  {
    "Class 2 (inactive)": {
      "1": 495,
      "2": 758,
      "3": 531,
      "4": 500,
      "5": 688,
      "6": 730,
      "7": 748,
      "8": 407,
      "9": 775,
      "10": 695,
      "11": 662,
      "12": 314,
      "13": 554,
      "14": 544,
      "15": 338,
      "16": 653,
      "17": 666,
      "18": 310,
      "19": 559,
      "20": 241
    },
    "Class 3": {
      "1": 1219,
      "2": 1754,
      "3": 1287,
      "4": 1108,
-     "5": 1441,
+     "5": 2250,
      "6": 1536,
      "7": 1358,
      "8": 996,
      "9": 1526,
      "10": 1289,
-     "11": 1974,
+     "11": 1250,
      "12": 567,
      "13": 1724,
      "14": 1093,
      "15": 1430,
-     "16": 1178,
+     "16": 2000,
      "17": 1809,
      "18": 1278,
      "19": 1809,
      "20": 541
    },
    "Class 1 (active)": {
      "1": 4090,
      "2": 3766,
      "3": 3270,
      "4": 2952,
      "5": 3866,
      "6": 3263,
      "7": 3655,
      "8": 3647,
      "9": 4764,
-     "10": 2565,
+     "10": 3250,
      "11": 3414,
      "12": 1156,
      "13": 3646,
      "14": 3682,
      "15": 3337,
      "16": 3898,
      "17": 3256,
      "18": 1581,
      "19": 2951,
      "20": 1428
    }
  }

○ ○ ○ ○ ○ ○ ○

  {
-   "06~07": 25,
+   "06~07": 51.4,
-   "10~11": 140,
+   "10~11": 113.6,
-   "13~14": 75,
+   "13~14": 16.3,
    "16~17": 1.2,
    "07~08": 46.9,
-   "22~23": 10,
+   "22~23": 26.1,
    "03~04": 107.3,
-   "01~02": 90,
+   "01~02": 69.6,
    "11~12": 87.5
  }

○ ○ ○ ○ ○ ○ ○

* **JOB**
Only the lines of the data holding the string "Class" are wanted; copy each of them.

* **COMPLETED TASK**
    "Class 2 (inactive)": {
    "Class 3": {
    "Class 1 (active)": {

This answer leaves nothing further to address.